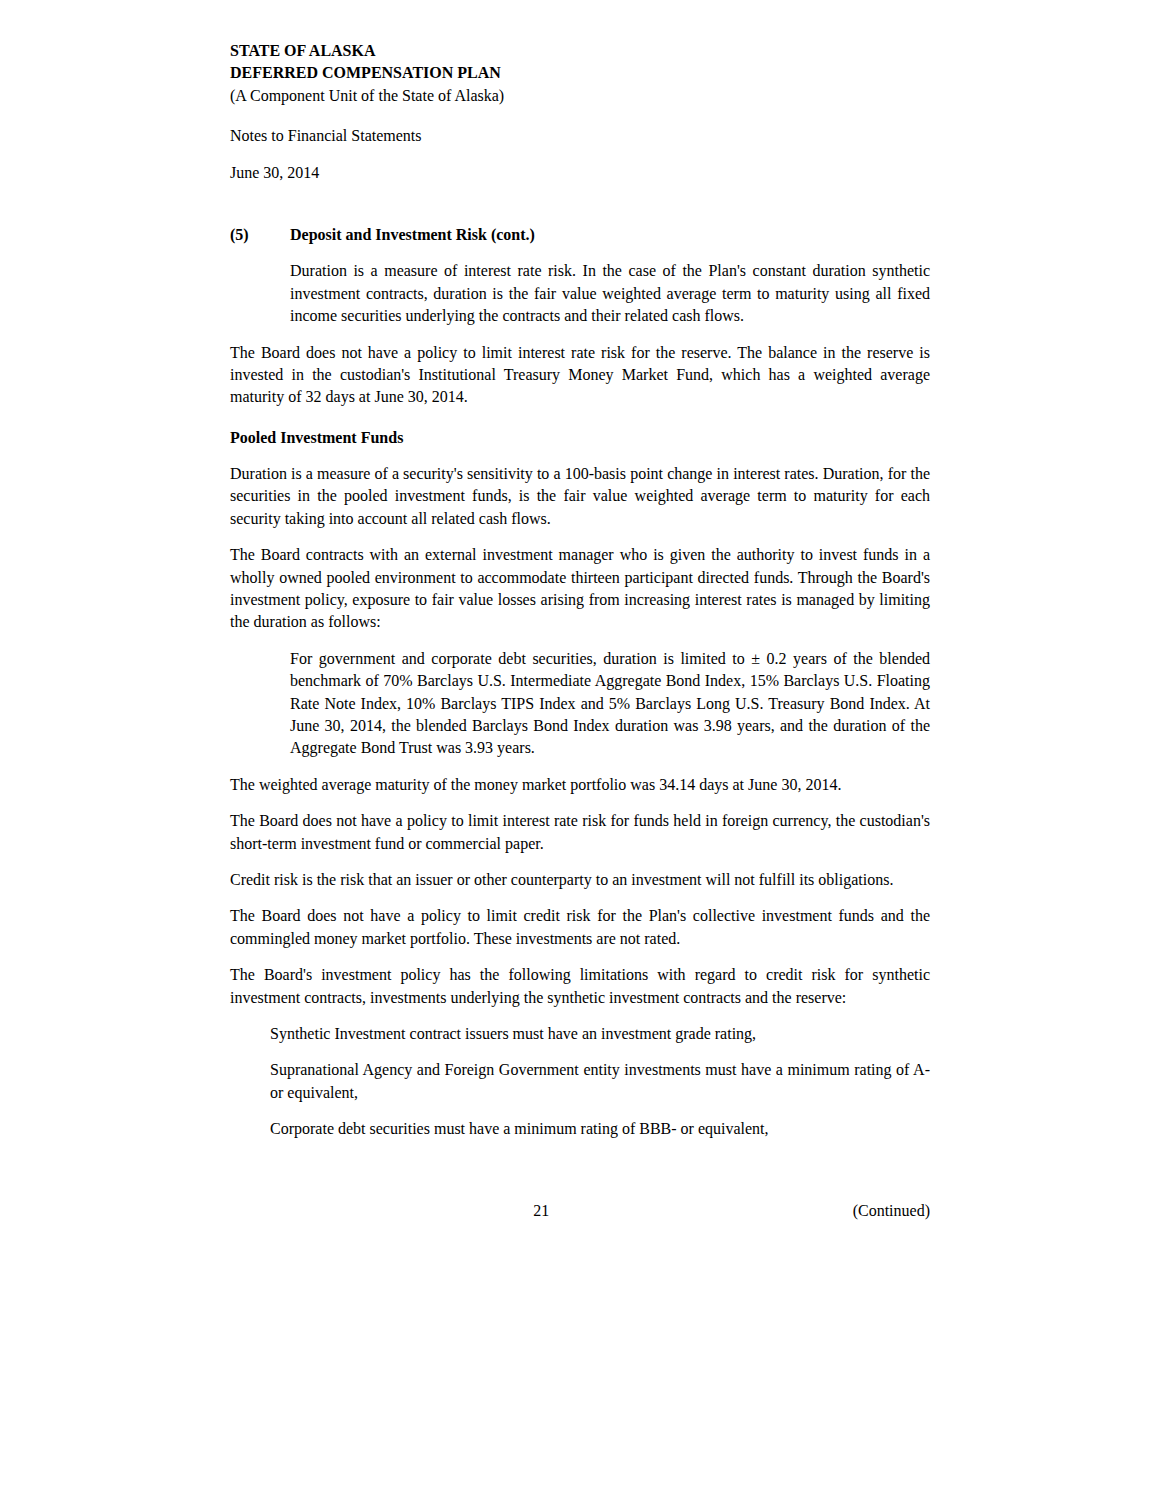STATE OF ALASKA
DEFERRED COMPENSATION PLAN
(A Component Unit of the State of Alaska)
Notes to Financial Statements
June 30, 2014
(5) Deposit and Investment Risk (cont.)
Duration is a measure of interest rate risk. In the case of the Plan's constant duration synthetic investment contracts, duration is the fair value weighted average term to maturity using all fixed income securities underlying the contracts and their related cash flows.
The Board does not have a policy to limit interest rate risk for the reserve. The balance in the reserve is invested in the custodian's Institutional Treasury Money Market Fund, which has a weighted average maturity of 32 days at June 30, 2014.
Pooled Investment Funds
Duration is a measure of a security's sensitivity to a 100-basis point change in interest rates. Duration, for the securities in the pooled investment funds, is the fair value weighted average term to maturity for each security taking into account all related cash flows.
The Board contracts with an external investment manager who is given the authority to invest funds in a wholly owned pooled environment to accommodate thirteen participant directed funds. Through the Board's investment policy, exposure to fair value losses arising from increasing interest rates is managed by limiting the duration as follows:
For government and corporate debt securities, duration is limited to ± 0.2 years of the blended benchmark of 70% Barclays U.S. Intermediate Aggregate Bond Index, 15% Barclays U.S. Floating Rate Note Index, 10% Barclays TIPS Index and 5% Barclays Long U.S. Treasury Bond Index. At June 30, 2014, the blended Barclays Bond Index duration was 3.98 years, and the duration of the Aggregate Bond Trust was 3.93 years.
The weighted average maturity of the money market portfolio was 34.14 days at June 30, 2014.
The Board does not have a policy to limit interest rate risk for funds held in foreign currency, the custodian's short-term investment fund or commercial paper.
Credit risk is the risk that an issuer or other counterparty to an investment will not fulfill its obligations.
The Board does not have a policy to limit credit risk for the Plan's collective investment funds and the commingled money market portfolio. These investments are not rated.
The Board's investment policy has the following limitations with regard to credit risk for synthetic investment contracts, investments underlying the synthetic investment contracts and the reserve:
Synthetic Investment contract issuers must have an investment grade rating,
Supranational Agency and Foreign Government entity investments must have a minimum rating of A- or equivalent,
Corporate debt securities must have a minimum rating of BBB- or equivalent,
21 (Continued)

# # # # #

What is being asked:
Examine the records above and state the number of lines that include "rating", with no further text.

Output:
3